DATA:
────────

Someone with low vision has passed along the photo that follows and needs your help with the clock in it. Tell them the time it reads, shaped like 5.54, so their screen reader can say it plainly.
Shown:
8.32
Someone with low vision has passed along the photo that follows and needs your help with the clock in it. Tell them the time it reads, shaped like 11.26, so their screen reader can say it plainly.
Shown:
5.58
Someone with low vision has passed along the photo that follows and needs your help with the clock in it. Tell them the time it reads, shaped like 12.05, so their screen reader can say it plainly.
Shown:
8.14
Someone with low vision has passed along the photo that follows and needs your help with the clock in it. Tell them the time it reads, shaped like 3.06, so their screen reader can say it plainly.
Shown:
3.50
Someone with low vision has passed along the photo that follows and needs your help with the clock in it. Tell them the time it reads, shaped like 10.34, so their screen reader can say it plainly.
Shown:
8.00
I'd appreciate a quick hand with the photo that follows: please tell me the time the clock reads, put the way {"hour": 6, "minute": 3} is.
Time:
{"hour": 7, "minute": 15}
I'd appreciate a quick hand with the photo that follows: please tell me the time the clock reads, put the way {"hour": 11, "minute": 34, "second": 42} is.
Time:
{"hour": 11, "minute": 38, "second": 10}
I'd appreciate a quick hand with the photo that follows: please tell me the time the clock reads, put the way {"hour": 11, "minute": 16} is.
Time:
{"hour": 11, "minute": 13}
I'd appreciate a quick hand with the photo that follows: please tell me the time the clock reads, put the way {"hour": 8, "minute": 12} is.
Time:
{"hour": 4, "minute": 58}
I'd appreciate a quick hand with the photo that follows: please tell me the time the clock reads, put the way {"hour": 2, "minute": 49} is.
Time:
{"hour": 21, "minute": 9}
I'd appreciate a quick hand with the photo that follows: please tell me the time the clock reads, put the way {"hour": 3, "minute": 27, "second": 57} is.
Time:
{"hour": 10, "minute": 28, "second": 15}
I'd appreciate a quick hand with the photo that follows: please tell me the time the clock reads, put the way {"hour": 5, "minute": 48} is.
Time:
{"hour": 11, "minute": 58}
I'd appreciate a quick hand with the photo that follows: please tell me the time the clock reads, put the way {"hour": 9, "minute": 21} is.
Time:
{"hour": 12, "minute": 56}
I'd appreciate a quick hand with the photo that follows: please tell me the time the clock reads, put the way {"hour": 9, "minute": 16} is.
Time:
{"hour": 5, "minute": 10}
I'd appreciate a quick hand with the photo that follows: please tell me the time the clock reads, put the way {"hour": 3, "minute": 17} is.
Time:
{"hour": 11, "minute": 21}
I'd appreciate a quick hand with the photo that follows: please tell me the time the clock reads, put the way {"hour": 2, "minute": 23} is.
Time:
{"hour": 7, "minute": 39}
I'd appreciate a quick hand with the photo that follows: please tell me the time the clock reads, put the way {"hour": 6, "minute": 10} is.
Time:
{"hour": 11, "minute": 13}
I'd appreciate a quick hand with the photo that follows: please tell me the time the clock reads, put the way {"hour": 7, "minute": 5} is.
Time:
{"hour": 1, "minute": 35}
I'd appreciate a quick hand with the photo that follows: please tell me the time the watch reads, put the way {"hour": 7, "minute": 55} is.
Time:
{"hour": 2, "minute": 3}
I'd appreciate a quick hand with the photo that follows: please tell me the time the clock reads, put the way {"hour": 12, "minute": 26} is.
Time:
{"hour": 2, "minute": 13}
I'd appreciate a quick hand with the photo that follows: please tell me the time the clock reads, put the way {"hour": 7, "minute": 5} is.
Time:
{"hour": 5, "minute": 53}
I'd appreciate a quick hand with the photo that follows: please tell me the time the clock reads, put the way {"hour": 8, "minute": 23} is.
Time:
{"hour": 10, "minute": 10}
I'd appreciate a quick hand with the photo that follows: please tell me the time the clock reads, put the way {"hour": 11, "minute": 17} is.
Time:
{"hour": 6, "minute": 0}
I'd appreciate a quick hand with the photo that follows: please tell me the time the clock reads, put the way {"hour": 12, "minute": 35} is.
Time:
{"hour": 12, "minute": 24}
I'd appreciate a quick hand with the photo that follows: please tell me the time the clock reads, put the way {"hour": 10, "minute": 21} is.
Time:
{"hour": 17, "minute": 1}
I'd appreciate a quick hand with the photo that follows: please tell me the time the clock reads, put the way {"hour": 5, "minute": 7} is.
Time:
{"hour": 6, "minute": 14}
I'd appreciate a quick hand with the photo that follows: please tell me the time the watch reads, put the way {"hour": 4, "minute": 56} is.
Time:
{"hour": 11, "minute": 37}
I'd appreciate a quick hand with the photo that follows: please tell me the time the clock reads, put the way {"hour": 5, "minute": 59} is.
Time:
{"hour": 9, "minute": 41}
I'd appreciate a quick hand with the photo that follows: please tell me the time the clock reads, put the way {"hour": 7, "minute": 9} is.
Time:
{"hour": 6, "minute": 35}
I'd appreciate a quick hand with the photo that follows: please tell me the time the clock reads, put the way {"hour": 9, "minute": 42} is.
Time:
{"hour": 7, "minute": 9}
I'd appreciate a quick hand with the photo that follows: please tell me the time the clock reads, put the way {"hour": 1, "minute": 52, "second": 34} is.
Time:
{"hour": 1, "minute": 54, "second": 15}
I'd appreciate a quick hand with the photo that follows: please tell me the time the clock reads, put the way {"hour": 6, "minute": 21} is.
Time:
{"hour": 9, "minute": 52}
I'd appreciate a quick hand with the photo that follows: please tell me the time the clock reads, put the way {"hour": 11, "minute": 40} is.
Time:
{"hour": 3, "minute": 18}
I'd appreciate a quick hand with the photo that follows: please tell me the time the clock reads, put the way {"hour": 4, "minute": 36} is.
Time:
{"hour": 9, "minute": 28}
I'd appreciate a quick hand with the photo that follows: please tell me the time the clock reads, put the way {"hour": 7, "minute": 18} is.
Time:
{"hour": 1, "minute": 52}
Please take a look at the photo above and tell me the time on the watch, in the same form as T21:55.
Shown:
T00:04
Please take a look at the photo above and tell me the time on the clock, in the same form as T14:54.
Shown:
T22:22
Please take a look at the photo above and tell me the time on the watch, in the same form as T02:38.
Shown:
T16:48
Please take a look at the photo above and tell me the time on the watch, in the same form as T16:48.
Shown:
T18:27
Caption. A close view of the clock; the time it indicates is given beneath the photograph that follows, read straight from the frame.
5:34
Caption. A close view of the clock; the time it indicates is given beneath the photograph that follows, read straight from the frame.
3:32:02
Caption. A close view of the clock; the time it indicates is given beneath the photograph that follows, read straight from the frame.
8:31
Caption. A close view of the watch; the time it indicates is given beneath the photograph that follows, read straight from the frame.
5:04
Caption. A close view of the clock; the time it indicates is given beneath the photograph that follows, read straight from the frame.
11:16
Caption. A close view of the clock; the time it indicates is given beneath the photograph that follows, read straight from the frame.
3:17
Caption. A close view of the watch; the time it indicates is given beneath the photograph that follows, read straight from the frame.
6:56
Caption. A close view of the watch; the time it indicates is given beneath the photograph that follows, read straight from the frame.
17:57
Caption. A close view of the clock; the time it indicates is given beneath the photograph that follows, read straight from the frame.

────────

TASK PROMPT: Determine how many lines of the records contain the word "look", and state only that number.

REPLY: 4